Comment 6 Andrew Pinski 2024-02-27 07:46:26 UTC
With my patch for V4QI, we still don't get the best code:
  vect_perm_even_271 = VEC_PERM_EXPR <vect__1.7_264, vect__1.8_266, { 0, 2, 4, 6 }>;
  vect_perm_even_273 = VEC_PERM_EXPR <vect__1.9_268, vect__1.10_270, { 0, 2, 4, 6 }>;
  vect_perm_even_275 = VEC_PERM_EXPR <vect_perm_even_271, vect_perm_even_273, { 0, 2, 4, 6 }>;

_275={_264[0], _264[2], _268[0], _268[2]} or
VEC_PERM<_264, _268, {0, 2, 4, 6}>

but for some reason we don't reduce it to that perm

And there is still a lot of extra PERMS than there should be.
Comment 7 Andrew Pinski 2024-02-27 07:49:47 UTC
The whole PERM<0,2,1,3> shows up a few times in many other places too.
Comment 8 Tamar Christina 2024-02-27 07:51:53 UTC
(In reply to Andrew Pinski from comment #6)
> With my patch for V4QI, we still don't get the best code:
>   vect_perm_even_271 = VEC_PERM_EXPR <vect__1.7_264, vect__1.8_266, { 0, 2,
> 4, 6 }>;
>   vect_perm_even_273 = VEC_PERM_EXPR <vect__1.9_268, vect__1.10_270, { 0, 2,
> 4, 6 }>;
>   vect_perm_even_275 = VEC_PERM_EXPR <vect_perm_even_271,
> vect_perm_even_273, { 0, 2, 4, 6 }>;
> 
> _275={_264[0], _264[2], _268[0], _268[2]} or
> VEC_PERM<_264, _268, {0, 2, 4, 6}>
> 
> but for some reason we don't reduce it to that perm
> 
> And there is still a lot of extra PERMS than there should be.

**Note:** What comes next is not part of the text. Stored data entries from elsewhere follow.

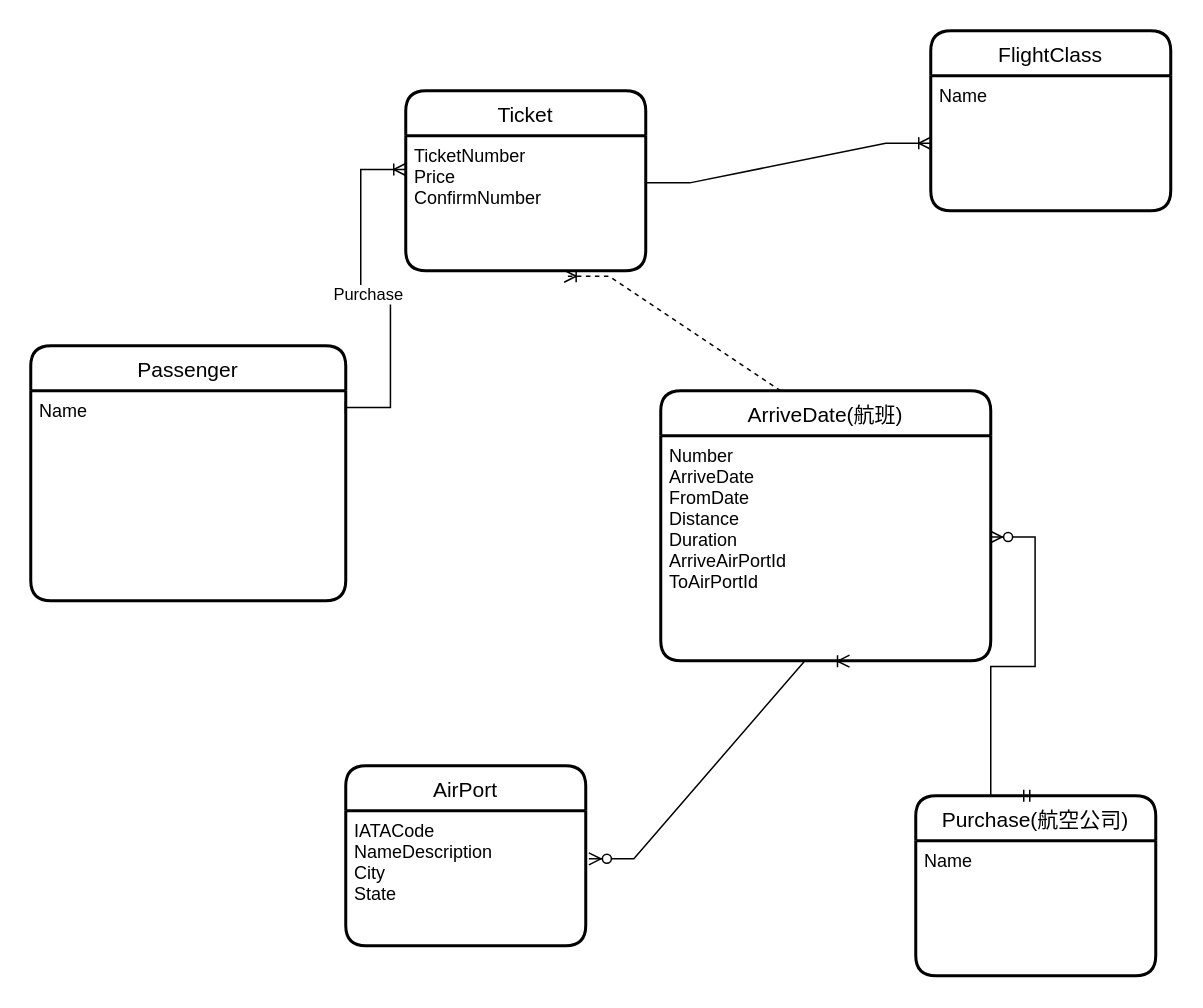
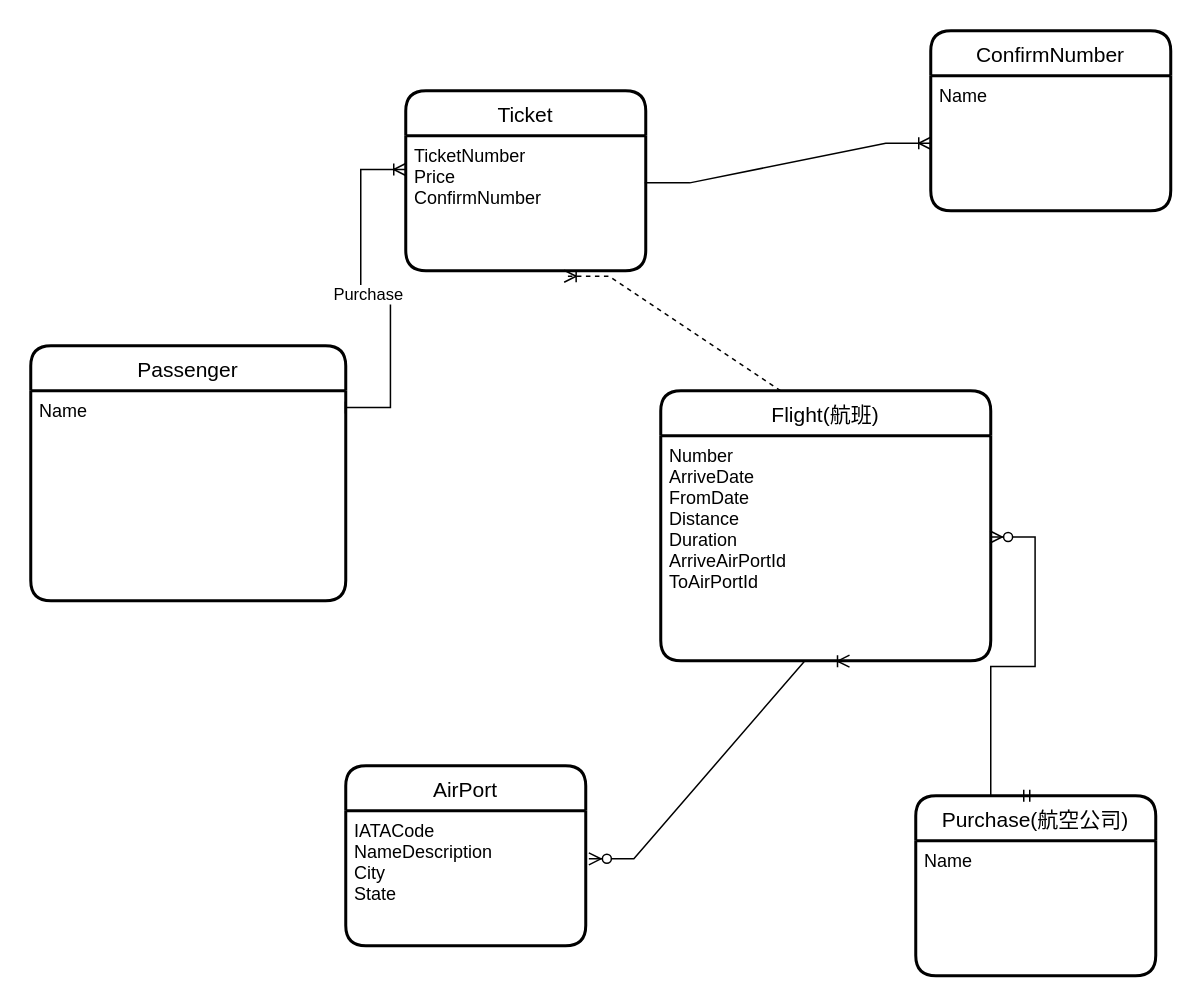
  <mxCell id="0" />
  <mxCell id="1" parent="0" />
  <mxCell id="2" value="Passenger" style="swimlane;childLayout=stackLayout;horizontal=1;startSize=30;horizontalStack=0;rounded=1;fontSize=14;fontStyle=0;strokeWidth=2;resizeParent=0;resizeLast=1;shadow=0;dashed=0;align=center;" vertex="1" parent="1"><mxGeometry x="20" y="230" width="210" height="170" as="geometry" /></mxCell>
  <mxCell id="3" value="Name&#10;" style="align=left;strokeColor=none;fillColor=none;spacingLeft=4;fontSize=12;verticalAlign=top;resizable=0;rotatable=0;part=1;" vertex="1" parent="2"><mxGeometry y="30" width="210" height="140" as="geometry" /></mxCell>
- <mxCell id="4" value="ArriveDate(航班)" style="swimlane;childLayout=stackLayout;horizontal=1;startSize=30;horizontalStack=0;rounded=1;fontSize=14;fontStyle=0;strokeWidth=2;resizeParent=0;resizeLast=1;shadow=0;dashed=0;align=center;" vertex="1" parent="1"><mxGeometry x="440" y="260" width="220" height="180" as="geometry" /></mxCell>
+ <mxCell id="4" value="Flight(航班)" style="swimlane;childLayout=stackLayout;horizontal=1;startSize=30;horizontalStack=0;rounded=1;fontSize=14;fontStyle=0;strokeWidth=2;resizeParent=0;resizeLast=1;shadow=0;dashed=0;align=center;" vertex="1" parent="1"><mxGeometry x="440" y="260" width="220" height="180" as="geometry" /></mxCell>
  <mxCell id="5" value="Number&#10;ArriveDate&#10;FromDate&#10;Distance&#10;Duration&#10;ArriveAirPortId&#10;ToAirPortId" style="align=left;strokeColor=none;fillColor=none;spacingLeft=4;fontSize=12;verticalAlign=top;resizable=0;rotatable=0;part=1;" vertex="1" parent="4"><mxGeometry y="30" width="220" height="150" as="geometry" /></mxCell>
  <mxCell id="6" value="Ticket" style="swimlane;childLayout=stackLayout;horizontal=1;startSize=30;horizontalStack=0;rounded=1;fontSize=14;fontStyle=0;strokeWidth=2;resizeParent=0;resizeLast=1;shadow=0;dashed=0;align=center;" vertex="1" parent="1"><mxGeometry x="270" y="60" width="160" height="120" as="geometry" /></mxCell>
  <mxCell id="7" value="TicketNumber&#10;Price&#10;ConfirmNumber" style="align=left;strokeColor=none;fillColor=none;spacingLeft=4;fontSize=12;verticalAlign=top;resizable=0;rotatable=0;part=1;" vertex="1" parent="6"><mxGeometry y="30" width="160" height="90" as="geometry" /></mxCell>
  <mxCell id="8" value="AirPort" style="swimlane;childLayout=stackLayout;horizontal=1;startSize=30;horizontalStack=0;rounded=1;fontSize=14;fontStyle=0;strokeWidth=2;resizeParent=0;resizeLast=1;shadow=0;dashed=0;align=center;" vertex="1" parent="1"><mxGeometry x="230" y="510" width="160" height="120" as="geometry" /></mxCell>
  <mxCell id="9" value="IATACode&#10;NameDescription&#10;City&#10;State&#10;" style="align=left;strokeColor=none;fillColor=none;spacingLeft=4;fontSize=12;verticalAlign=top;resizable=0;rotatable=0;part=1;" vertex="1" parent="8"><mxGeometry y="30" width="160" height="90" as="geometry" /></mxCell>
  <mxCell id="10" value="" style="edgeStyle=entityRelationEdgeStyle;fontSize=12;html=1;endArrow=ERoneToMany;startArrow=ERzeroToMany;rounded=0;exitX=1.013;exitY=0.356;exitDx=0;exitDy=0;exitPerimeter=0;entryX=0.572;entryY=1.002;entryDx=0;entryDy=0;entryPerimeter=0;" edge="1" parent="1" source="9" target="5"><mxGeometry width="100" height="100" relative="1" as="geometry"><mxPoint x="550" y="630" as="sourcePoint" /><mxPoint x="650" y="530" as="targetPoint" /></mxGeometry></mxCell>
  <mxCell id="11" value="" style="edgeStyle=entityRelationEdgeStyle;fontSize=12;html=1;endArrow=ERoneToMany;startArrow=baseDash;rounded=0;exitX=0.999;exitY=0.08;exitDx=0;exitDy=0;exitPerimeter=0;entryX=0;entryY=0.25;entryDx=0;entryDy=0;startFill=0;" edge="1" parent="1" source="3" target="7"><mxGeometry width="100" height="100" relative="1" as="geometry"><mxPoint x="150" y="260" as="sourcePoint" /><mxPoint x="250" y="160" as="targetPoint" /></mxGeometry></mxCell>
  <mxCell id="12" value="Purchase" style="edgeLabel;html=1;align=center;verticalAlign=middle;resizable=0;points=[];" vertex="1" connectable="0" parent="11"><mxGeometry x="0.049" y="3" relative="1" as="geometry"><mxPoint y="1" as="offset" /></mxGeometry></mxCell>
  <mxCell id="13" value="" style="edgeStyle=entityRelationEdgeStyle;fontSize=12;html=1;endArrow=ERoneToMany;rounded=0;exitX=0.5;exitY=0;exitDx=0;exitDy=0;exitPerimeter=0;entryX=0.66;entryY=1.041;entryDx=0;entryDy=0;entryPerimeter=0;dashed=1;" edge="1" parent="1" source="4" target="7"><mxGeometry width="100" height="100" relative="1" as="geometry"><mxPoint x="550" y="250" as="sourcePoint" /><mxPoint x="650" y="150" as="targetPoint" /></mxGeometry></mxCell>
  <mxCell id="14" value="Purchase(航空公司)" style="swimlane;childLayout=stackLayout;horizontal=1;startSize=30;horizontalStack=0;rounded=1;fontSize=14;fontStyle=0;strokeWidth=2;resizeParent=0;resizeLast=1;shadow=0;dashed=0;align=center;" vertex="1" parent="1"><mxGeometry x="610" y="530" width="160" height="120" as="geometry" /></mxCell>
  <mxCell id="15" value="Name" style="align=left;strokeColor=none;fillColor=none;spacingLeft=4;fontSize=12;verticalAlign=top;resizable=0;rotatable=0;part=1;" vertex="1" parent="14"><mxGeometry y="30" width="160" height="90" as="geometry" /></mxCell>
  <mxCell id="16" value="" style="edgeStyle=entityRelationEdgeStyle;fontSize=12;html=1;endArrow=ERzeroToMany;startArrow=ERmandOne;rounded=0;exitX=0.5;exitY=0;exitDx=0;exitDy=0;entryX=0.998;entryY=0.45;entryDx=0;entryDy=0;entryPerimeter=0;" edge="1" parent="1" source="14" target="5"><mxGeometry width="100" height="100" relative="1" as="geometry"><mxPoint x="710" y="460" as="sourcePoint" /><mxPoint x="810" y="360" as="targetPoint" /></mxGeometry></mxCell>
- <mxCell id="17" value="FlightClass" style="swimlane;childLayout=stackLayout;horizontal=1;startSize=30;horizontalStack=0;rounded=1;fontSize=14;fontStyle=0;strokeWidth=2;resizeParent=0;resizeLast=1;shadow=0;dashed=0;align=center;" vertex="1" parent="1"><mxGeometry x="620" y="20" width="160" height="120" as="geometry" /></mxCell>
+ <mxCell id="17" value="ConfirmNumber" style="swimlane;childLayout=stackLayout;horizontal=1;startSize=30;horizontalStack=0;rounded=1;fontSize=14;fontStyle=0;strokeWidth=2;resizeParent=0;resizeLast=1;shadow=0;dashed=0;align=center;" vertex="1" parent="1"><mxGeometry x="620" y="20" width="160" height="120" as="geometry" /></mxCell>
  <mxCell id="18" value="Name" style="align=left;strokeColor=none;fillColor=none;spacingLeft=4;fontSize=12;verticalAlign=top;resizable=0;rotatable=0;part=1;" vertex="1" parent="17"><mxGeometry y="30" width="160" height="90" as="geometry" /></mxCell>
  <mxCell id="19" value="" style="edgeStyle=entityRelationEdgeStyle;fontSize=12;html=1;endArrow=ERoneToMany;rounded=0;exitX=0.996;exitY=0.349;exitDx=0;exitDy=0;exitPerimeter=0;entryX=0;entryY=0.5;entryDx=0;entryDy=0;" edge="1" parent="1" source="7" target="18"><mxGeometry width="100" height="100" relative="1" as="geometry"><mxPoint x="480" y="100" as="sourcePoint" /><mxPoint x="580" y="0" as="targetPoint" /></mxGeometry></mxCell>
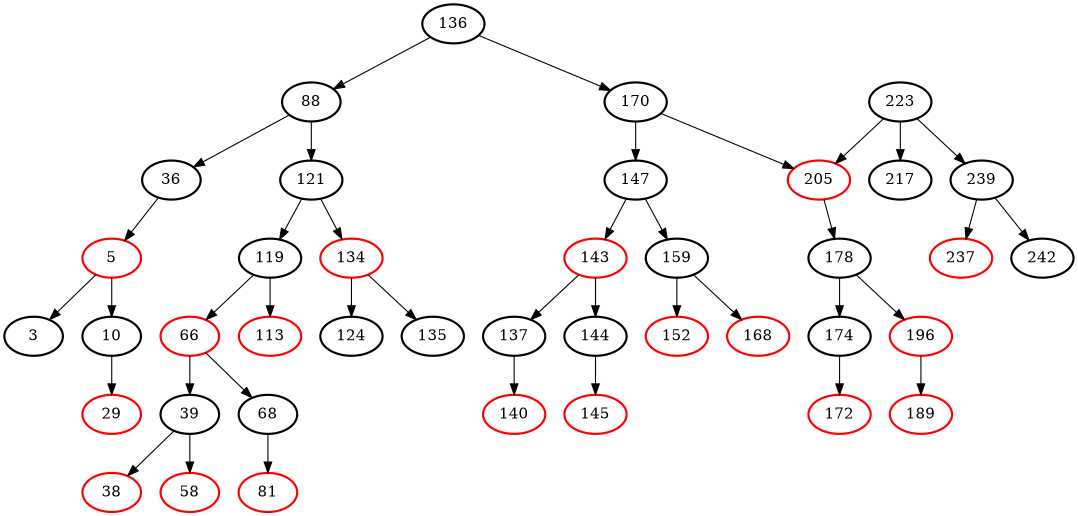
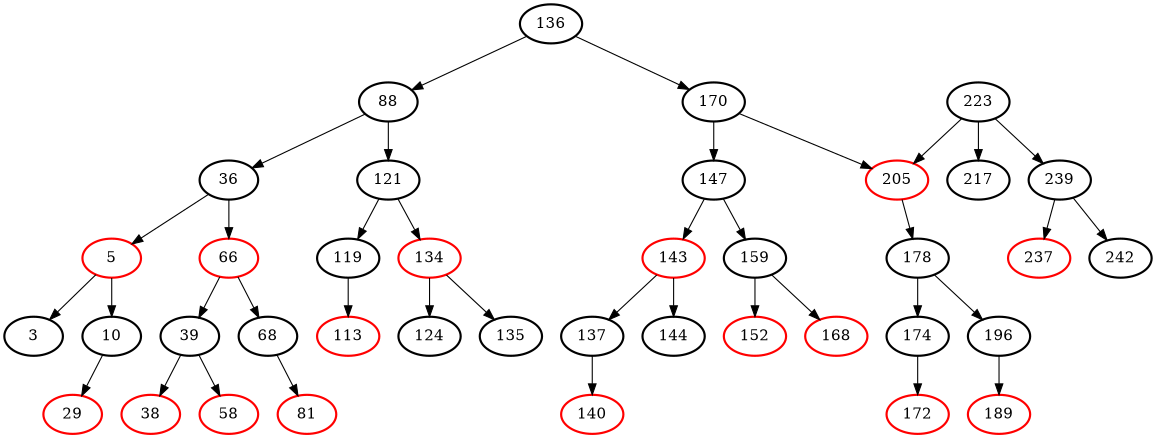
  digraph {
    node [color="#000000" penwidth=2.000000]
    136
    88
    170
    36
    121
    147
    205 [color="#FF0000"]
    5 [color="#FF0000"]
    66 [color="#FF0000"]
    119
    134 [color="#FF0000"]
    143 [color="#FF0000"]
    159
    178
    3
    10
    39
    68
    113 [color="#FF0000"]
    124
    135
    29 [color="#FF0000"]
    38 [color="#FF0000"]
    58 [color="#FF0000"]
    81 [color="#FF0000"]
    137
    144
    n28 [color="#FF0000" label=152]
    168 [color="#FF0000"]
    174
-   196 [color="#FF0000"]
+   196
    223
    217
    239
    140 [color="#FF0000"]
-   145 [color="#FF0000"]
    172 [color="#FF0000"]
    189 [color="#FF0000"]
    237 [color="#FF0000"]
    242
    136 -> 88
    136 -> 170
    88 -> 36
    88 -> 121
    170 -> 147
    170 -> 205
    36 -> 5
-   119 -> 66
+   36 -> 66
    121 -> 119
    121 -> 134
    147 -> 143
    147 -> 159
    205 -> 178
    5 -> 3
    5 -> 10
    66 -> 39
    66 -> 68
    119 -> 113
    134 -> 124
    134 -> 135
    143 -> 137
    143 -> 144
    159 -> n28
    159 -> 168
    178 -> 174
    178 -> 196
    10 -> 29
    39 -> 38
    39 -> 58
    68 -> 81
    137 -> 140
-   144 -> 145
    174 -> 172
    196 -> 189
    223 -> 205
    223 -> 217
    223 -> 239
    239 -> 237
    239 -> 242
  }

Because this loop is not something that can be fixed by using V4QI (we tried before).

This loop requires improvements to SCEV and SLP. It's loading 16 sequential bytes as there's no gap between the p1 and p2 values across iterations..

so this loop should vectorized with V16QI and widening additions. So I don't think this is related to the other example.

So I'll take it back as it requires actual vectorizer work and part of things we're trying to address in GCC 15.